Required actions →
[1] In the mailing-list thread on synchronized_standby_slots, translate the sentence "I could try to reproduce the issue" into French.
[2] Decide whether each statement below agrees with the mailing-list thread on synchronized_standby_slots. Answer yes or no for each and quote the words of the thread that settle it.
(a) The problem appeared after an upgrade from PG 14 to PG 17.
(b) node2 was running when the value of synchronized_standby_slots was changed.
(c) The quoted earlier message reports using PG 17.5.
[3] Continue the mailing-list thread on synchronized_standby_slots from its last line.

Extracted text →

Re: issue with synchronized_standby_slots - Mailing list pgsql-hackers

From Fabrice Chapuis
Subject Re: issue with synchronized_standby_slots
Date
Msg-id CAA5-nLCSgJTUHQRg=m41uniTYsRkxWjNjry7BdxzBh-1q0kf7g@mail.gmail.com
Whole thread Raw
In response to RE: issue with synchronized_standby_slots  ("Zhijie Hou (Fujitsu)" <houzj.fnst@fujitsu.com>)
Responses Re: issue with synchronized_standby_slots
List pgsql-hackers
Thanks for your reply Zhijie,

I understand that the error  invalid value for parameter will be diplayed in case of bad value for the GUC synchronized_standby_slots or if a standby node configured is not up and running.
But the problem I noticed is that statements could not execute normally and error code is returned to the applcation.
This append after an upgrade from PG 14 to PG 17.
I could try to reproduce the issue

Regards,

Fabrice

On Fri, Sep 5, 2025 at 6:07 AM Zhijie Hou (Fujitsu) <houzj.fnst@fujitsu.com> wrote:
On Thursday, September 4, 2025 9:27 PM Fabrice Chapuis <fabrice636861@gmail.com>  wrote:
> With PG 17.5 and using logical replication failover slots. When trying to
> change the value of synchronized_standby_slots, node2 was not running then the
> error  invalid value for parameter "synchronized_standby_slots": "node1,node2"
> was generated. The problem is that statement were affected by this and they
> can't execute.
>
> STATEMENT:  select service_period,sp1_0.address_line_1 from tbl1  where http://sp1_0.vn=$1 order by sp1_0.start_of_period
> 2025-08-24 13:14:29.417 CEST [848477]: [1-1] user=,db=,client=,application= ERROR:  invalid value for parameter "synchronized_standby_slots": "node1,node2"

Supplied data →
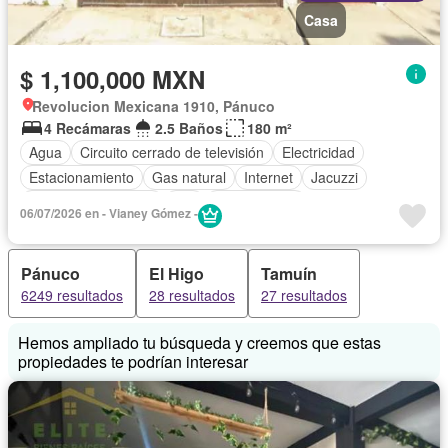
Casa
$ 1,100,000 MXN
Revolucion Mexicana 1910, Pánuco
4 Recámaras
2.5 Baños
180 m²
Agua
Circuito cerrado de televisión
Electricidad
Estacionamiento
Gas natural
Internet
Jacuzzi
Televisión por cable
Wifi
Sin amueblar
06/07/2026 en - Vianey Gómez -
Pánuco
El Higo
Tamuín
6249 resultados
28 resultados
27 resultados
Hemos ampliado tu búsqueda y creemos que estas
propiedades te podrían interesar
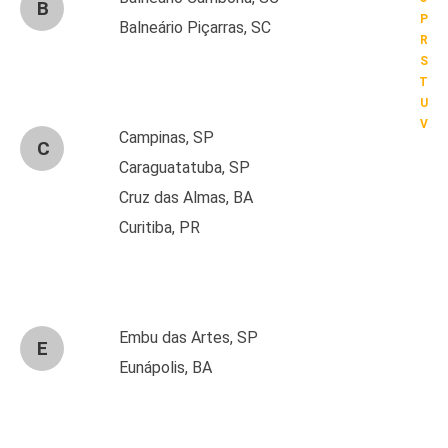
B
P
Balneário Piçarras, SC
R
S
T
U
V
Campinas, SP
C
Caraguatatuba, SP
Cruz das Almas, BA
Curitiba, PR
Embu das Artes, SP
E
Eunápolis, BA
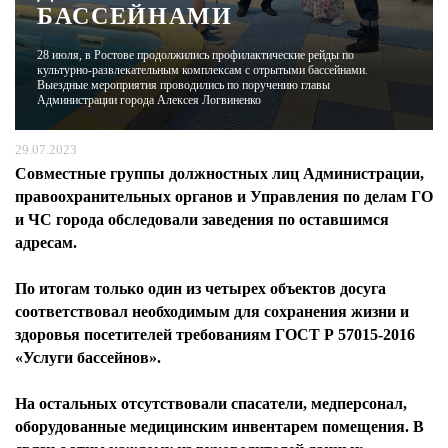
БАССЕЙНАМИ
ЖУРНАЛ
28 июля, в Ростове продолжились профилактические рейды по
культурно-развлекательным комплексам с отрытыми бассейнами.
Выездные мероприятия проводились по поручению главы
Администрации города Алексея Логвиненко
29.07.2023
Совместные группы должностных лиц Администрации,
правоохранительных органов и Управления по делам ГО
и ЧС города обследовали заведения по оставшимся
адресам.
По итогам только один из четырех объектов досуга
соответствовал необходимым для сохранения жизни и
здоровья посетителей требованиям ГОСТ Р 57015-2016
«Услуги бассейнов».
На остальных отсутствовали спасатели, медперсонал,
оборудованные медицинским инвентарем помещения. В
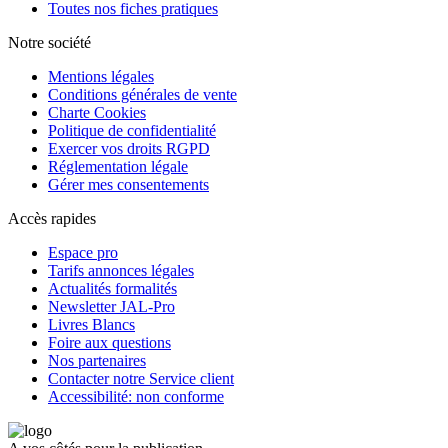
Toutes nos fiches pratiques
Notre société
Mentions légales
Conditions générales de vente
Charte Cookies
Politique de confidentialité
Exercer vos droits RGPD
Réglementation légale
Gérer mes consentements
Accès rapides
Espace pro
Tarifs annonces légales
Actualités formalités
Newsletter JAL-Pro
Livres Blancs
Foire aux questions
Nos partenaires
Contacter notre Service client
Accessibilité: non conforme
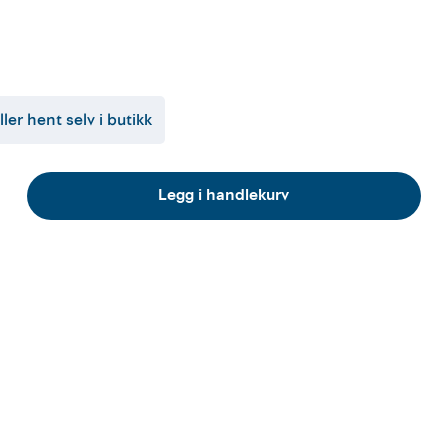
ller hent selv i butikk
Legg i handlekurv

Expected responses →
[1] Je pourrais essayer de reproduire le problème.

[2]
(a) Yes: "This append after an upgrade from PG 14 to PG 17."
(b) No: "node2 was not running"
(c) Yes: "With PG 17.5"

[3]
> 2025-08-24 13:14:29.417 CEST [848477]: [2-1] user=,db=,client=,application= DETAIL:  replication slot "s029054a" does not exist
> 2025-08-24 13:14:29.417 CEST [848477]: [3-1] user=,db=,client=,application= CONTEXT:  while setting parameter "synchronized_standby_slots" to "node1,node2"
> 2025-08-24 13:14:29.418 CEST [777453]: [48-1] user=,db=,client=,application= LOG:  background worker "parallel worker" (PID 848476) exited with exit code 1
> 2025-08-24 13:14:29.418 CEST [777453]: [49-1] user=,db=,client=,application= LOG:  background worker "parallel worker" (PID 848477) exited with exit code 1
>
> Is this issue already observed

Thank you for reporting this issue. It seems you've added a nonexistent slot to
synchronized_standby_slots before the server startup. The server does not verify
the existence of slots at startup due to the absence of slot shared information,
allowing the server to start successfully. However, when the parallel apply
worker starts, it re-verifies the GUC setting, resulting in the ERROR you saw.

I think this scenario is not necessarily a bug, as adding nonexistent slots to GUC is
disallowed. Such slots can block the logical failover slot's advancement,
increasing the risk of disk bloat due to WAL or dead rows, which is why we added
the ERROR. There are precedents for this kind of behavior, like
default_table_access_method and default_tablespace, which prevent queries if
invalid values are set before server startup.

To resolve the issue, you can remove the invalid slot from the GUC and add it
back after creating the physical slot.

I also thought about how to improve user experience for this, but it's not
feasible to verify slot existence at startup because replication has not been
restored to shared memory during GUC checks. Another option might be to simply
remove slot existence/type checks from GUC validation.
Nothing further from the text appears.